The family then left the presence of the Sheikh. On their way back, the elder lady ate every morsel of the food with reverence. The younger lady was repulsed by the look of the food and so threw it into the canal.
About a year later, the family returned to meet the Sheikh. The elder lady, whose face was beaming and in whose hands was a child, thanked the Sheikh profusely. The younger lady looked all solemn. The Hindu man asked the Sheikh, 'you gave both of them the concoction. Why did she (pointing to the younger wife) not conceive?' The Sheikh replied, 'Her child has been washed away by the canal.'
In the early 80's, the old Mosque was torn down and re-built in the current form. The inauguration of the new mosque was held on Friday, the 3rd of February, 1989.
The mosque follows the architecture of South Indian mosques that were built or re-built in the 20th century with some notable exceptions. Externally, the mosque is fronted by two minarets. Curiously there is no dome.

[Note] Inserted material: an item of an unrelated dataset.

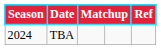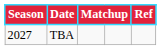TBA | Season: 2024 -> 2027
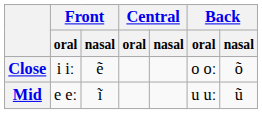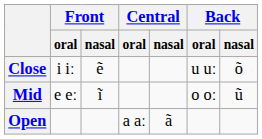Close | Back / oral: o oː -> u uː
Mid | Back / oral: u uː -> o oː
+ row: Open | a aː | ã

To the right is the traditional pool used for Wudu and a side entrance to the graveyard.
Internally, the mosque is two storeys high. The ground floor houses the inner prayer hall where the Congregational prayers are performed. It is surrounded by a cloister and an outer prayer hall where town meetings, religious discourses, wedding ceremonies, and dhikr gatherings are held.

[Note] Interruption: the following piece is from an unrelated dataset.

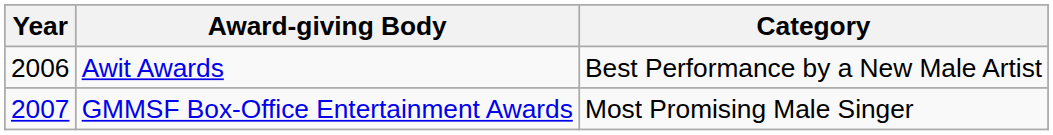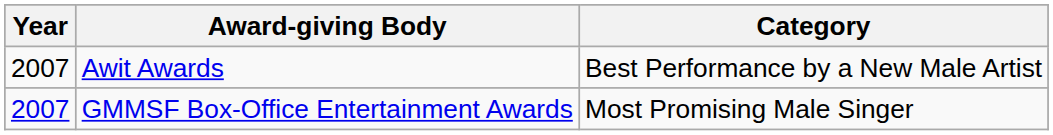Awit Awards | Year: 2006 -> 2007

Another unique aspect of the mosque is the absence of a physical Minbar or pulpit. Instead, there is a hidden passageway from the Mihrab or prayer niche that leads to a balcony that extends out. The Khatib or prayer leader delivers the Khutba or sermon from here.
At the entrance of the mosque complex is the mausoleum of a celebrated Faqir, Sheikh Abdur Rahman Baksh. His Urs or anniversary is celebrated with pomp and fanfare on the Islamic calendar date of 22 Rabi al-Awwal.
His resting abode is taken as a source of immense blessings and where mercy descends in abundance. Both Muslims and non-Muslims make vows at his grave for conceiving children, success in business, education, and other worldly needs.
During the re-development of the mosque in the 80's, plans were drawn to build a structure over the grave that linked to the adjacent Madrasa buildings. It came to a halt when a pious elder of the town had a dream in which Abdur Rahman Baksh admonished the villagers against building over his grave.
Annual Mawlid Competition
Between 1998 and 2001, the mosque hosted an annual Mawlid Recital Competition. It was held in the last weekend of the month of May to coincide with the school holidays.
The competition drew young participants from neighbouring towns and villages who would recite the text known as "Subhana Mawlid" - a reverential text on the birth, life, and miracles of Prophet Muhammad. Prominent Tamil scholars were invited to deliver lectures.